Each year in the United States an average of 5% to 20% of the population contract influenza, resulting in more than 200,000 hospitalizations and 36,000 deaths. Children younger than 5 years and individuals over 65 years of age are most likely to require hospitalization as a result of contracting the illness (Thompson et al., 2004). Despite nurses' understanding the importance of preventing the transmission of communicable diseases through immunization, compliance with recommendations such as the influenza vaccine for healthcare workers is still very low. Only about 36% of healthcare workers received the vaccine for the 2004-2005 influenza season (CDC, 2005). Despite a shortage of vaccine last year, the percentage of vaccinated workers was no different from previous years when supplies of the vaccine were readily available. Within the last 10 years, the morbidity and mortality rates associated with influenza infections have greatly increased, and these are likely to continue to escalate unless vaccination rates among healthcare workers increase (Thompson et al., 2004). One way to increase vaccination rates is to mandate that nurses receive the vaccine.

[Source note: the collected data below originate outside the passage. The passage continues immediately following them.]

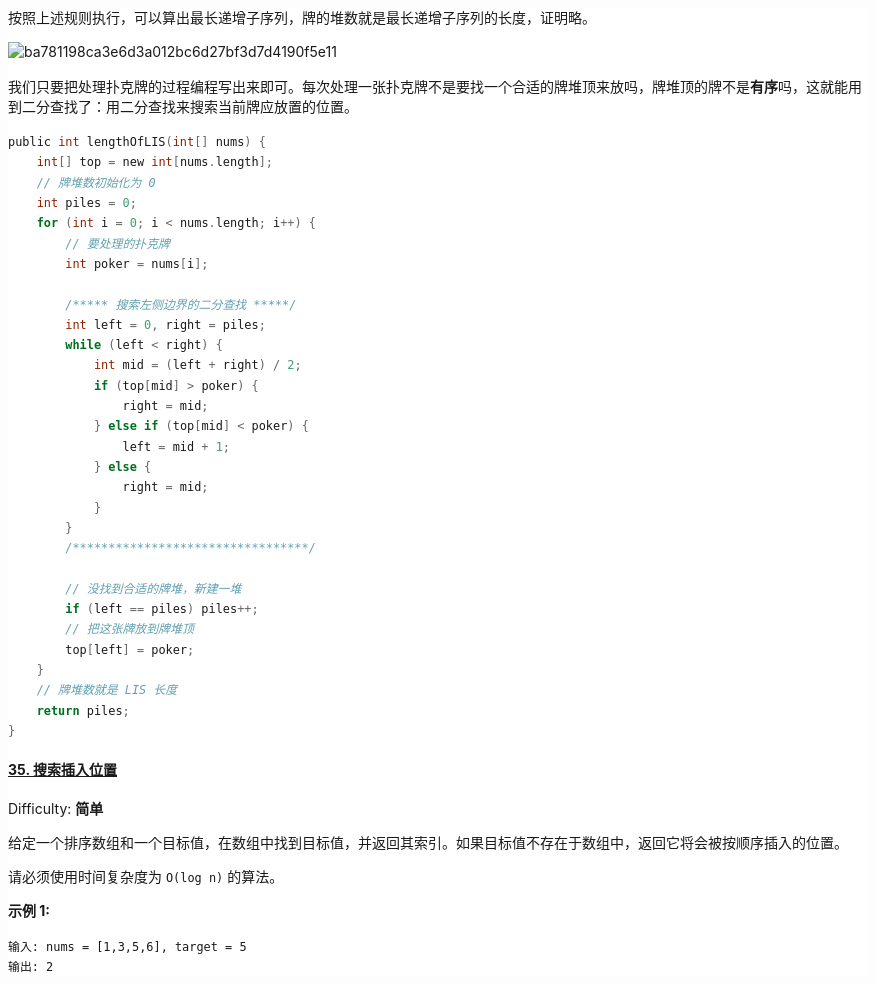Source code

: 按照上述规则执行，可以算出最长递增子序列，牌的堆数就是最长递增子序列的长度，证明略。

![ba781198ca3e6d3a012bc6d27bf3d7d4190f5e11](https://i0.wp.com/tvax1.sinaimg.cn/mw690/00496yplgy1gvo4nk6qizj60pb0ebwfk02.jpg)

我们只要把处理扑克牌的过程编程写出来即可。每次处理一张扑克牌不是要找一个合适的牌堆顶来放吗，牌堆顶的牌不是**有序**吗，这就能用到二分查找了：用二分查找来搜索当前牌应放置的位置。

```c
public int lengthOfLIS(int[] nums) {
    int[] top = new int[nums.length];
    // 牌堆数初始化为 0
    int piles = 0;
    for (int i = 0; i < nums.length; i++) {
        // 要处理的扑克牌
        int poker = nums[i];

        /***** 搜索左侧边界的二分查找 *****/
        int left = 0, right = piles;
        while (left < right) {
            int mid = (left + right) / 2;
            if (top[mid] > poker) {
                right = mid;
            } else if (top[mid] < poker) {
                left = mid + 1;
            } else {
                right = mid;
            }
        }
        /*********************************/

        // 没找到合适的牌堆，新建一堆
        if (left == piles) piles++;
        // 把这张牌放到牌堆顶
        top[left] = poker;
    }
    // 牌堆数就是 LIS 长度
    return piles;
}
```



#### 

#### [35\. 搜索插入位置](https://leetcode-cn.com/problems/search-insert-position/)

Difficulty: **简单**


给定一个排序数组和一个目标值，在数组中找到目标值，并返回其索引。如果目标值不存在于数组中，返回它将会被按顺序插入的位置。

请必须使用时间复杂度为 `O(log n)` 的算法。

**示例 1:**

```
输入: nums = [1,3,5,6], target = 5
输出: 2
```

Nurses can easily transmit influenza to patients. The incubation period for influenza is about 2 days, and the ability to transmit the infection to another individual occurs 1 day prior to the onset of symptoms, and for up to 5 days after symptoms begin (Olsen, Steinberg, & Ley, 2005). Therefore, nurses caring for infected patients can not only acquire the virus and become ill, but they can also pass the virus to others before they are even aware they are infected. In my practice, it also is not uncommon to see nurses continue to come into work ill (and presumably contagious) to care for high-risk patients. This places our patients at great risk for developing the illness. Therefore, preventing influenza and its transmission should be a priority for all nurses, and annual vaccination is the primary means of preventing the spread of influenza.
Another important consideration in this debate is that of absenteeism. If nurses are not immunized, the likelihood of them contracting influenza during times of outbreaks and then being absent from work is high. Tied to this are increased health-care costs, which are yet another consequence of both the transmission of influenza from nurses to their patients as well as the influenza-associated absenteeism.
Morbidity and mortality rates associated with influenza have greatly increased, and are likely to continue unless vaccination rates among healthcare workers increase.
Healthcare institutions are right to mandate annual influenza vaccination for all nurses who provide direct patient care, since infection control is a priority. Mandates already exist for other immunizations (e.g., the hepatitis B vaccine) and for disease screening (annual tuberculosis screening) among nurses. The influenza vaccine is highly effective and has few side effects, and the benefits of receiving the vaccine greatly outweigh the risks involved in vaccination. As is the case with the hepatitis B vaccine, nurses exempt from receiving the vaccine would include those in whom the vaccine is contraindicated (e.g., due to allergy) and those who decline vaccination after being fully informed about the procedures.
It is the primary obligation of nurses to do no harm to patients. Influenza is a highly contagious disease, and nurses should do everything in their power to help control the spread of the disease. Mandatory vaccination could do just that.